MADRID (Reuters) - Spain’s King Felipe was greeted by hundreds of chanting protesters during a visit to Catalonia on Monday as pressure mounted on him in Madrid to respond to corruption allegations swirling around his father, former king Juan Carlos.
While the demonstrators squared off with police and shouted “We don’t have a king” as Felipe and Queen Letizia visited a monastery near Tarragona, ministers are demanding action amid calls for a parliamentary investigation.
In June, Spain’s Supreme Court opened an investigation into Juan Carlos’ involvement with a high-speed rail contract in Saudi Arabia after Switzerland’s La Tribune de Geneve newspaper reported he had received $100 million from the late Saudi King.
Through his lawyer, Juan Carlos, 82, has repeatedly declined to comment on the allegations.
The newspaper added that Juan Carlos later gave $65 million to Corinna zu Sayn-Wittgenstein, a businesswoman with whom he had a relationship that led to his abdication in 2014. Her representatives have said she’s done nothing wrong.
Juan Carlos was popular for his role in the country’s transition to democracy in the late seventies, before various scandals eroded public approval a decade ago and forced him to pass the throne to his son.
This time, the focus is on the rail contract affair.
“We want a pretty intense investigation into the activities of the citizen Juan Carlos de Bourbon,” Consumer Affairs Minister Alberto Garzon, of the leftist Izquierda Unidad party, told reporters on Monday, referring to the former king.
A government source told Reuters that the cabinet “expects some gesture from King Felipe, something that will distance his father even more from the Royal House.”
“The options are various ... It’s something that must be decided by the royal house. Looking for a way out of the (royal family’s) Zarzuela palace, as some media have said, may be an option. The decree of abdication could also be studied to reduce privileges. Whatever it is must be announced now, imminently.”
Another option raised by Spanish media is whether Juan Carlos could lose the title of King Emeritus, which he has had since abdicating following outrage over a secret luxury elephant-hunting trip and a corruption scandal centred on his daughter and her husband.
The monarchy itself, or any change in the constitution, is not at stake at this stage, experts said. There is no majority for that in the Spanish parliament and the constitution gives the former king immunity for his time on the throne.
Javier Perez Royo, professor of Constitutional Law at the University of Seville, said it was “science fiction” to think the constitution could be changed.

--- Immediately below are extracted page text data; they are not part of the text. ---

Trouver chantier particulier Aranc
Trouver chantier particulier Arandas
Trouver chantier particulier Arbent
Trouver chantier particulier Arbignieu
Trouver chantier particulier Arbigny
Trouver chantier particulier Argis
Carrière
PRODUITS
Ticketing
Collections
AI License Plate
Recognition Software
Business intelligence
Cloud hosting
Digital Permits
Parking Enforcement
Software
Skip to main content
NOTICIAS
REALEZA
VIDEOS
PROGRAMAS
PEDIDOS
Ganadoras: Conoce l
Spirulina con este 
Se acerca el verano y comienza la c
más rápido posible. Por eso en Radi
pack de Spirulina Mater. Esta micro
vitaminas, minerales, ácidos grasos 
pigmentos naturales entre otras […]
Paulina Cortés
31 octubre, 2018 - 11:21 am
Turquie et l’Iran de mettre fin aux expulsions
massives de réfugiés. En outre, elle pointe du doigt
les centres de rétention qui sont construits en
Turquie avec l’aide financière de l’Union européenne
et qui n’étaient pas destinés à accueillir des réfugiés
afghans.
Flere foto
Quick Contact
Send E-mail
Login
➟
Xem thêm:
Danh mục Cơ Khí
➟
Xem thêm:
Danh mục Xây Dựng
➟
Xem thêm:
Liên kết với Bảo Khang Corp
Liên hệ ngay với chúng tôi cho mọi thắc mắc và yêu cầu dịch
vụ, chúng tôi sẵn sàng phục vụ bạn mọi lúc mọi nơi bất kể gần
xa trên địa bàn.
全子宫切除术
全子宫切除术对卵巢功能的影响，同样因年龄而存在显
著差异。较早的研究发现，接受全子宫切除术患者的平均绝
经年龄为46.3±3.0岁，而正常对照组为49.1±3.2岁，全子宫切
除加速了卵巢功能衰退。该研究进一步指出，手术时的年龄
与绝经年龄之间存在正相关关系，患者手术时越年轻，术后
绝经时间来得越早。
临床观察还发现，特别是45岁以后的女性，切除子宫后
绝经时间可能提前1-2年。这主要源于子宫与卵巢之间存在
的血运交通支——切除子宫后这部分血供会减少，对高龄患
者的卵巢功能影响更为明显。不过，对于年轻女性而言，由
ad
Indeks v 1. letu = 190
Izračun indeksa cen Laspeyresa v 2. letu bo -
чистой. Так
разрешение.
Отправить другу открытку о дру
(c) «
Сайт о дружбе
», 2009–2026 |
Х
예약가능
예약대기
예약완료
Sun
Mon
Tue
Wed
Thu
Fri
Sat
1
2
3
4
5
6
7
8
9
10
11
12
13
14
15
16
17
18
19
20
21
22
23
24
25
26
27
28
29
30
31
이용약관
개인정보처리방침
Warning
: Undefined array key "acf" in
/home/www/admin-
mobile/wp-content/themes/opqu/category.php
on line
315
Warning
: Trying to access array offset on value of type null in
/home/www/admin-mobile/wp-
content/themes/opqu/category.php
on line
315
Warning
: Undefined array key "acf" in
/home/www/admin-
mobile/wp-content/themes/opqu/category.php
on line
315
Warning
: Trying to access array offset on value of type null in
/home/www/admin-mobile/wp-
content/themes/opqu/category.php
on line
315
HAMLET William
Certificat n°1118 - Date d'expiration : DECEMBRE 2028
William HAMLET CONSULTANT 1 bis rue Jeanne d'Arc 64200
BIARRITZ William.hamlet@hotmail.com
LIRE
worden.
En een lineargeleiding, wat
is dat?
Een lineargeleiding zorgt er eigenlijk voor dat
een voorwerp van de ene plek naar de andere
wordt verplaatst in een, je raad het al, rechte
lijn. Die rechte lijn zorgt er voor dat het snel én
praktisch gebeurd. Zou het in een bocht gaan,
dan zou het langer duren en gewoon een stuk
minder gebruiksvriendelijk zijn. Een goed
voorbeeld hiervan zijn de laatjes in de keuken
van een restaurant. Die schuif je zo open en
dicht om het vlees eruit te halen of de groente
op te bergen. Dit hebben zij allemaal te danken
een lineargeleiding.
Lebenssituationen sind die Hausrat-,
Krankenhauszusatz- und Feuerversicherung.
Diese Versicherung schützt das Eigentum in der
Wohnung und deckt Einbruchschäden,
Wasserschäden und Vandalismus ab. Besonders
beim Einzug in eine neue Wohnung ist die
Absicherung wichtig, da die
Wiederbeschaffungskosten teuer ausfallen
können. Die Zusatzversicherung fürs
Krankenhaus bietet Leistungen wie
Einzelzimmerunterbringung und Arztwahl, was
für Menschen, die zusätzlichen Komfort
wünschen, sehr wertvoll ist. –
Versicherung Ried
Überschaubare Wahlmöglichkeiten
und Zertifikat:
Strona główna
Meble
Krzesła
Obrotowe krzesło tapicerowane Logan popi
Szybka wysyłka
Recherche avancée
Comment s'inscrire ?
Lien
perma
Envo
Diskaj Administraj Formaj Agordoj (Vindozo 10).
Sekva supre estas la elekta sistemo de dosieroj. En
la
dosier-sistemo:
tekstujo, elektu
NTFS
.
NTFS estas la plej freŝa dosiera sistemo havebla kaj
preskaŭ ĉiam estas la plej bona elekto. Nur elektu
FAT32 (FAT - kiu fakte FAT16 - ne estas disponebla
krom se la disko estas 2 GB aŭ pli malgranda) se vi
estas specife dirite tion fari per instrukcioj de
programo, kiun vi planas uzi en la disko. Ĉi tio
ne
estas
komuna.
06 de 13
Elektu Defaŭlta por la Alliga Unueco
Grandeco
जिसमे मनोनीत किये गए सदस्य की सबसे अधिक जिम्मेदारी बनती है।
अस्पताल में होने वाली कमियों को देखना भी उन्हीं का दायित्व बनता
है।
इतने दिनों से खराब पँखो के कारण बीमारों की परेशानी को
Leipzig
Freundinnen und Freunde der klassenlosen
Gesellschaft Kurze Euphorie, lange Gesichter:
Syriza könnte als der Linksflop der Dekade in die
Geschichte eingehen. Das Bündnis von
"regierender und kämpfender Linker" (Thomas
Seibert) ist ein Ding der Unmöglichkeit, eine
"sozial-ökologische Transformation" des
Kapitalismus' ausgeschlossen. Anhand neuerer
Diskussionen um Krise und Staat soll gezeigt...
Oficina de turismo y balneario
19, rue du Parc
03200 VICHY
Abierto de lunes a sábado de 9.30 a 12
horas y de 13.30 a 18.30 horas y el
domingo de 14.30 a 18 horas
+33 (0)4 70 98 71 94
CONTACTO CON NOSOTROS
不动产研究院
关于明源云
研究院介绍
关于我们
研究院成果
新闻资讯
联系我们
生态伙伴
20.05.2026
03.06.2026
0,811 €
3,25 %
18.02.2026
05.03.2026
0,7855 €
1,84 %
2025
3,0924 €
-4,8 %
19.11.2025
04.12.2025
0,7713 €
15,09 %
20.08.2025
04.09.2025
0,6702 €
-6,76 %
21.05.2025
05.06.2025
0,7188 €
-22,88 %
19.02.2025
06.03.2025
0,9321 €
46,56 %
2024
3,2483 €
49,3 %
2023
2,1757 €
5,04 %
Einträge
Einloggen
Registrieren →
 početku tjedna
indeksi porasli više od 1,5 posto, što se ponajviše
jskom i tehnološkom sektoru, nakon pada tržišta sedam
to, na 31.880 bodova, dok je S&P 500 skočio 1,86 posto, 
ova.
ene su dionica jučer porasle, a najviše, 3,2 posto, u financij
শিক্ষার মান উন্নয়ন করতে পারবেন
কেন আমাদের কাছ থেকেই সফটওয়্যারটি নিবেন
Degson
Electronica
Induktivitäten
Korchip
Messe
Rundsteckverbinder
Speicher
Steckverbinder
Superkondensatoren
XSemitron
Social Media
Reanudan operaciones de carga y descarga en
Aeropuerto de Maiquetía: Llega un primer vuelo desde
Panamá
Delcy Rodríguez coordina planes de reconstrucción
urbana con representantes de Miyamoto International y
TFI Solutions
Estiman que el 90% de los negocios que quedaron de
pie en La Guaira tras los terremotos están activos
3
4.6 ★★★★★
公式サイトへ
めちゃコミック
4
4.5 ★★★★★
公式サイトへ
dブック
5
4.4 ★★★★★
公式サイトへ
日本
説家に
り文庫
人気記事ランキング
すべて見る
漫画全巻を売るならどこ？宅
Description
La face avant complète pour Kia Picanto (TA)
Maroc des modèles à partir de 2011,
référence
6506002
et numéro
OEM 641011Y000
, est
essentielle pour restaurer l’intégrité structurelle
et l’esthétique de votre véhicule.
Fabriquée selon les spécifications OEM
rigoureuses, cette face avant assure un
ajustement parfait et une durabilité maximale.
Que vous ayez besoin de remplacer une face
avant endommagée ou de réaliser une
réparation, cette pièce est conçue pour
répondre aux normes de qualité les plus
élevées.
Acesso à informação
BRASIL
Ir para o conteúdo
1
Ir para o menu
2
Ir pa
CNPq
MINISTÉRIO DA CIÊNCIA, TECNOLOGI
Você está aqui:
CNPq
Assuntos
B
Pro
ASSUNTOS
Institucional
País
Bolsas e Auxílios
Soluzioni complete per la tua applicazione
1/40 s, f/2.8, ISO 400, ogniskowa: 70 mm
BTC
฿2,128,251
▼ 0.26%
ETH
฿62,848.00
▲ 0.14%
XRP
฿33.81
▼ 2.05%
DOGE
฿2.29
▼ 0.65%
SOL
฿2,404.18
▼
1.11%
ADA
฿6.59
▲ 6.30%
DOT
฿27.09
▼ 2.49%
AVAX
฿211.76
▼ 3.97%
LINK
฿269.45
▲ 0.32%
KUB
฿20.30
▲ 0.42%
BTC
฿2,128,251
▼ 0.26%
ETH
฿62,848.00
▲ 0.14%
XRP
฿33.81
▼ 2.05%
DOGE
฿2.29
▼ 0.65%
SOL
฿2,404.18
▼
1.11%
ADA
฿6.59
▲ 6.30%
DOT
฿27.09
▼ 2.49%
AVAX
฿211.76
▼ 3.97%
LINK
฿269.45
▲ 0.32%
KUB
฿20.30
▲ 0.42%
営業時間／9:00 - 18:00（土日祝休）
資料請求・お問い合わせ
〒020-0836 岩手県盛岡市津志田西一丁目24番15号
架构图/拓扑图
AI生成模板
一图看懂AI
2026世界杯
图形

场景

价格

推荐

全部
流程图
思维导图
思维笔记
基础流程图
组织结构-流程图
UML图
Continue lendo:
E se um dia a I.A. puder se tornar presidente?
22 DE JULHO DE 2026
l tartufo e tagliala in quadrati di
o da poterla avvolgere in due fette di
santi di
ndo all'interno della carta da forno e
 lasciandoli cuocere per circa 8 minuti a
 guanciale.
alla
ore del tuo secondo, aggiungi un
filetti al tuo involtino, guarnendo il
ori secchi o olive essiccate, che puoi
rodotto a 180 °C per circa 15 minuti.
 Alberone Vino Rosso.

He said one possibility would be for Felipe to tell his father to leave palace and stop being a member of the royal household. But voters were likely to want more than that, so no immediate resolution of the problem was in sight.
The Royal House and a representative for Juan Carlos did not immediately respond to requests for comment. They have repeatedly refused to comment in recent weeks.
A friend of Juan Carlos, Jaime Carvajal Urquijo, said on Twitter: “The government’s pressure on Felipe VI to take action against his father, without waiting for the courts to rule and without respecting the presumption of innocence, is outrageous!”
In mid-March, when latest the corruption allegations surfaced, Felipe had already renounced any inheritance from his father and ended the former king’s palace allowance.